Hello all, We're newbies to this site and have found a barn find.. We would like to know if this is real or has someone made a cool looking 23 ford model t wooden pickup ?? Any help would be greatly appreciated at this point.. I will upload a few photos for you to view and hopefully come up with some sort of conclusion for us ?? Thank you, Marilyn & Jim..
Looks like somebody fabricated a wood firewall, body, and pickup bed and put them on a Model T chassis, but I like it!
Looks like the seat might be from some horse drawn carriage of some sort.
It definitely looks home-made, but cute! That railing/top bracket piece going around the seat MAY be from an earlier than T Ford, you'll have to get someone that knows them to verify.
Eighty-nine years after the last model T was made, many of them are a mixture of parts from various years. This cutie is one of those. It's mostly Model T of different years, with some home-made improvisations. As the nephew in Tobacco Road said, "It don't hurt the runnin' of it none."
I like it! It looks like a fun car to have. It is not a high dollar barn find but if is available for a reasonable price and you want it, I would fix it mechanically, put a horse blanket on the seat, and have a great time driving it as it is!
A bitsa. Bits of this, bits of that. Can be a lot of fun! I do hope you didn't pay a lot for it. It has lots of possibilities. Everything from getting a proper Ford factory body for the chassis, or a speedster, or depot hack, or, clean it up a bit and have fun with it basically as it is. You should do a few safety maintenance things to it. That is not expensive if you can do most of the work yourself. And that is part of the fun of model T Fords.
Drive carefully, and enjoy, W2
J & M,
You asked, "is it real". By that, I assume you meant, did Ford make this. No, Ford did not make that body. However, that's not really a negative. In the days of the Model T, there were dozens of companies that made aftermarket bodies for T's. Many of them produced bodies very similar to the one on your car. Still more folks, who happened to be handy, made their own bodies. The latter is probably what you have. Because they were "home built", with sometimes widely varying skill levels, some look better than others. My opinion is that yours, once cleaned up, will look very nice. It has good proportions and nice styling. So, to answer your initial question; it's an authentic Model T chassis with an aftermarket "express" style truck body.

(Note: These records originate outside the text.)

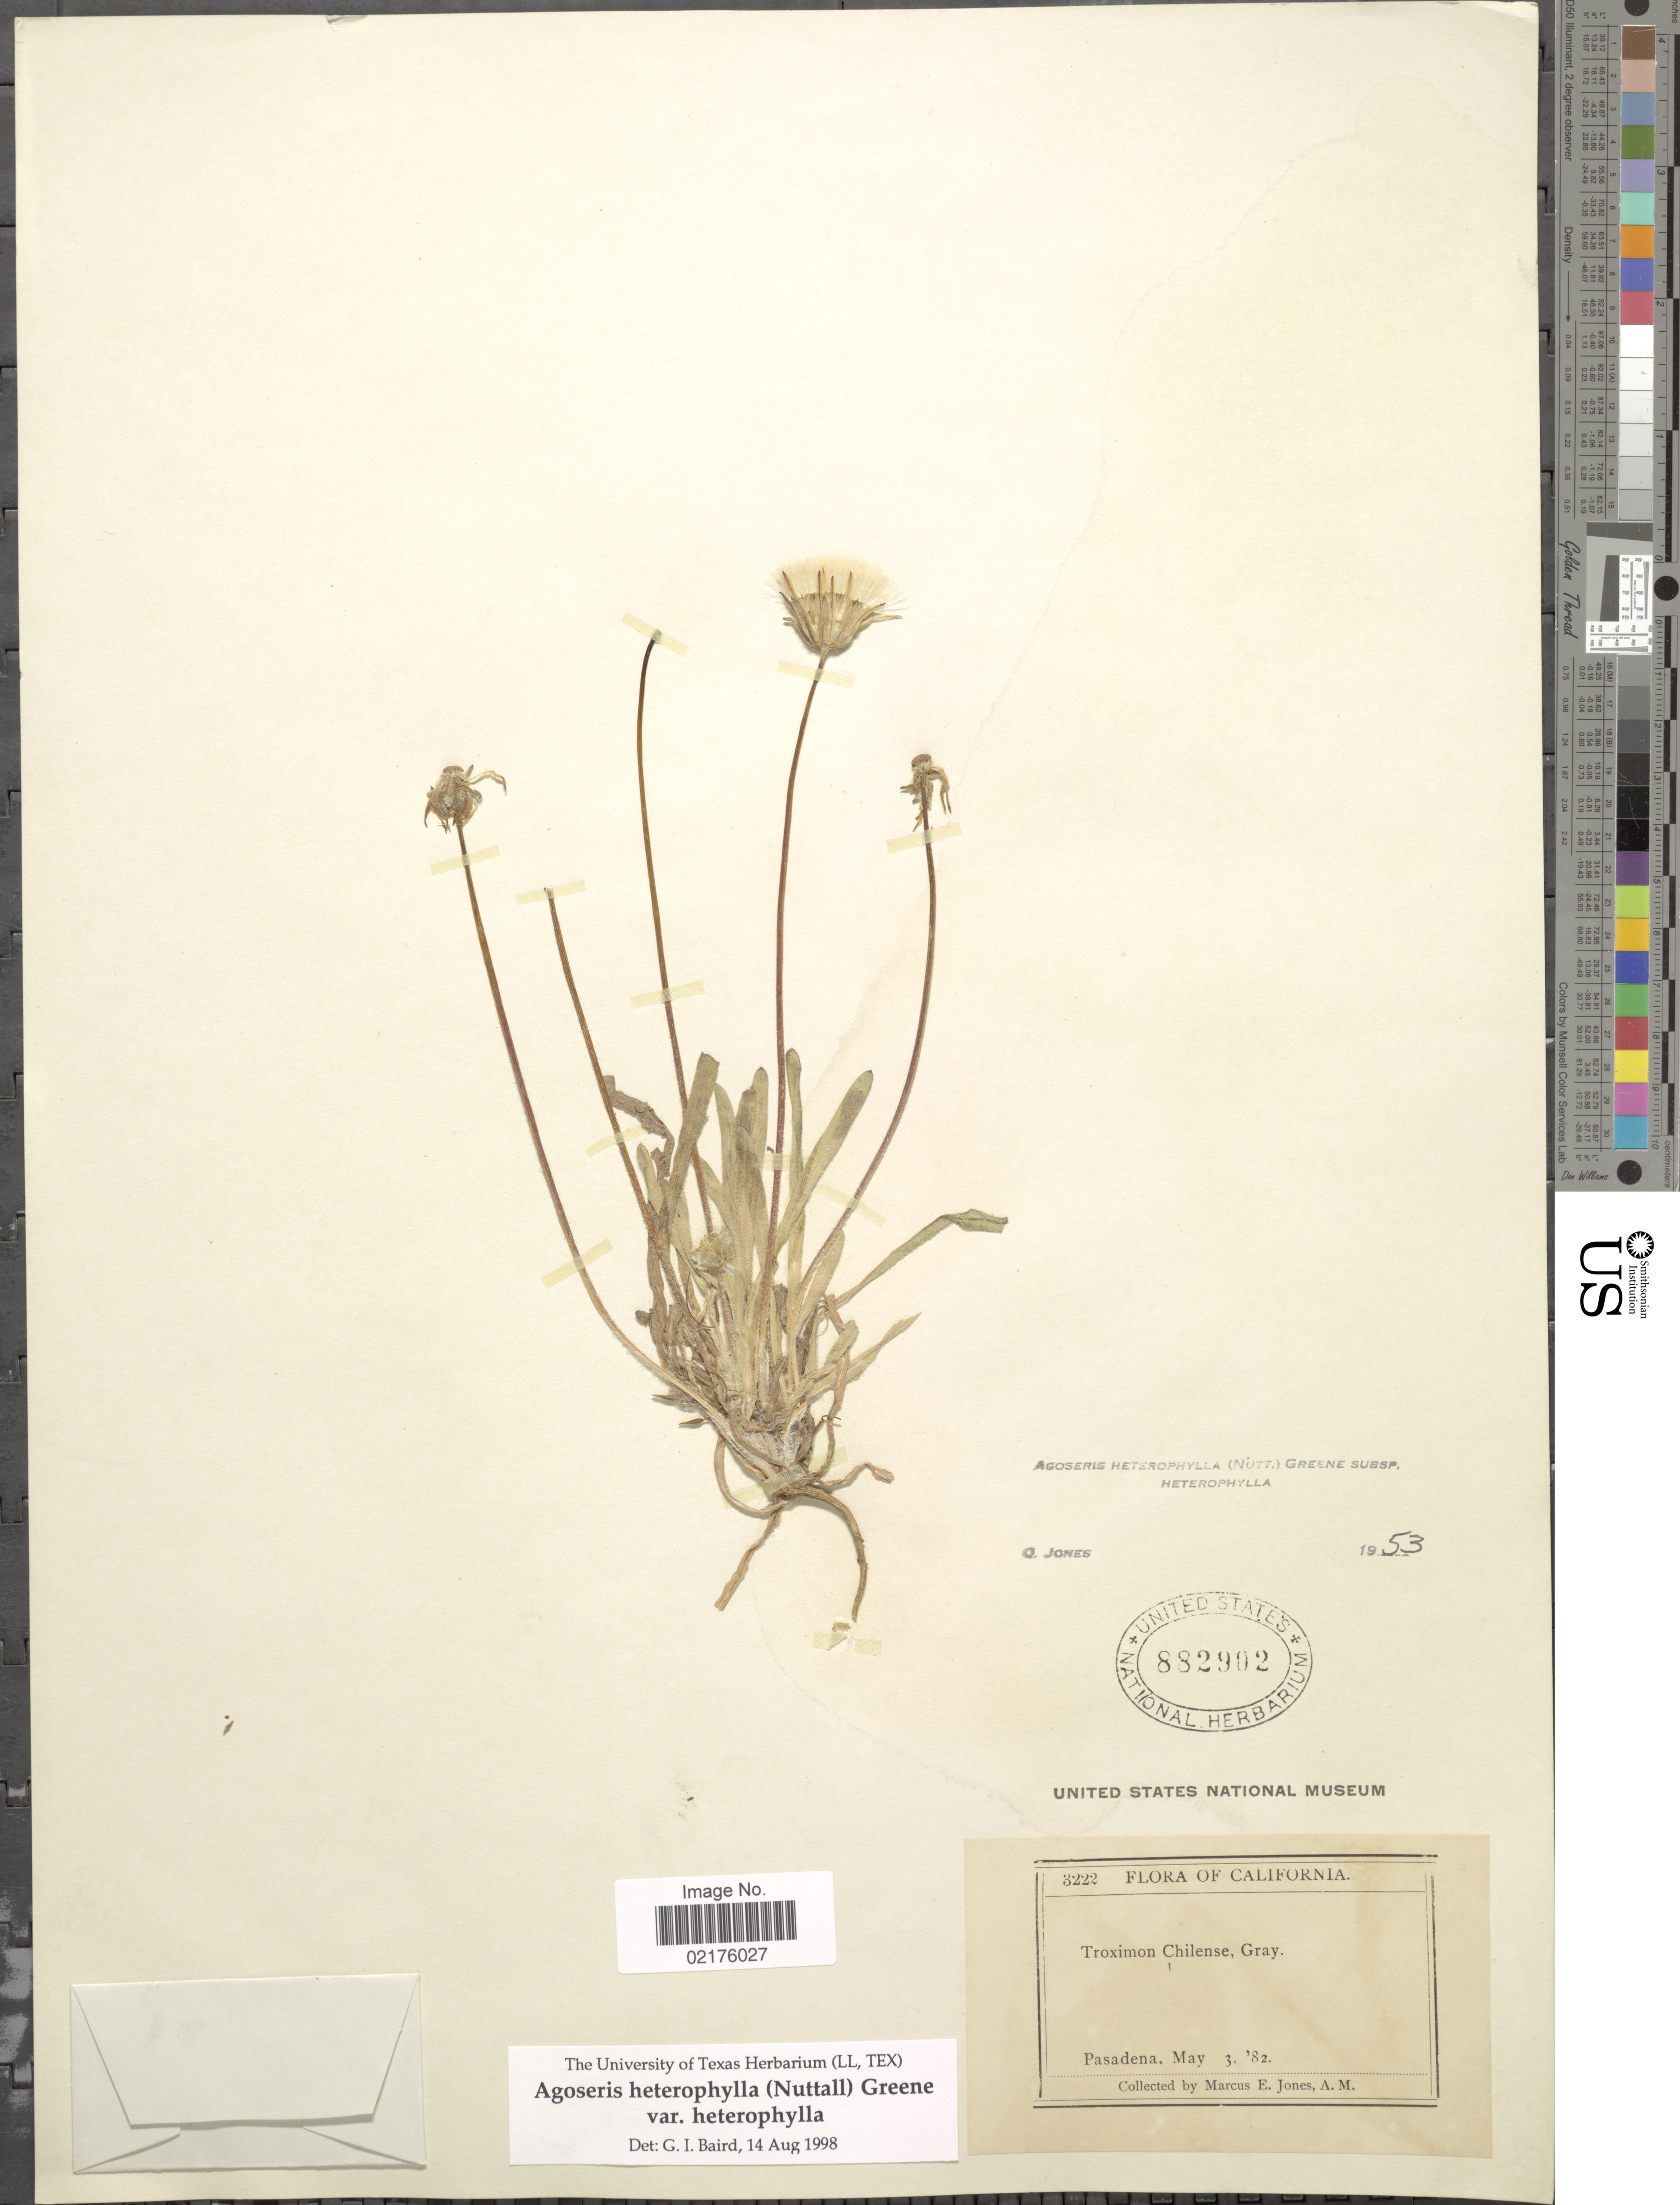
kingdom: Plantae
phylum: Tracheophyta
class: Magnoliopsida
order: Asterales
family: Asteraceae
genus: Agoseris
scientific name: Agoseris heterophylla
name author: (Nutt.) Greene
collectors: M. E. Jones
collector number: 3222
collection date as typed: Transcribed d/m/y: 3/5/82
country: United States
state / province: California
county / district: Los Angeles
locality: Pasadena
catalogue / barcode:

As others have pointed out, it would not be in the higher price bracket. However, it's a nice looking, legitimate Model T. I can also assure you, no matter how scarce/valuable a given T is, or is not, one thing remains constant: the fun you have owning and driving it.
Huge fun potential there!!!!
If you get it, this is a good read for new people. It was posted here some time back and is a good primer for driving a T.
What a great find. You will have lots of fun with it. Looking forward to some new pictures when you get her cleaned up.
Mitch Taylor has some good videos on how to drive. http://www.fordmodelt.net/
That is gonna be one fun little car!
Can't wait for more pics!
I like the narrowing portion of the firewall.
Thank you for the great tips and comments.. We'll have to yard it home here in a few days.. We need to get underneath and into everything to see where we and the little T stands.. Jim & Marilyn...
Huge question.. Is there anyway to tell what body was on this chassis from the factory.. I got the year from the engine.. Need to find the frame ID number hopefully, on the frame somewhere ?? Thanks...
Unless the frame is a 1926 (late) or 1927, there is no frame number. If there is one, it should be on the passenger side top frame just in front of the seat. Your pictures don't shoe much of the frame so I can't tell the year type. A forum search should tell you how to determine the 26/27 from from earlier frames. There was a good post in the 2015 forum on this.
The frame appears to be a 1925 & earlier and some frames were stenciled - I have an early frame w/cast running board braces that is clearly stenciled "touring".
According to the book "Model T Ford, the Car That Changed the World", engine 8166986 was one of 7005 engines assembled on August 8, 1923. August 1923 would be very early in the 1924 model year.
If it is the original engine that was installed in that frame, the frame will not have the engine number stamped on it.
No frame numbers were stamped before December, 1925 (1926 model year).
If the hand brake quadrant has four rivets, the frame is 1924 or earlier.
I don't know what Oregon requires for VIN numbers, some states will accept the motor number, which is what was originally used, other states (Like Califunny) want a frame stamped number. So, there are some pre-26 Ts around here with the engine numbers stamped on the frame where the post '26 numbers were stamped.
You may read between the lines here. . .
Looks neat, if I'm up visiting my brother in Ashland, I'd love to look at it.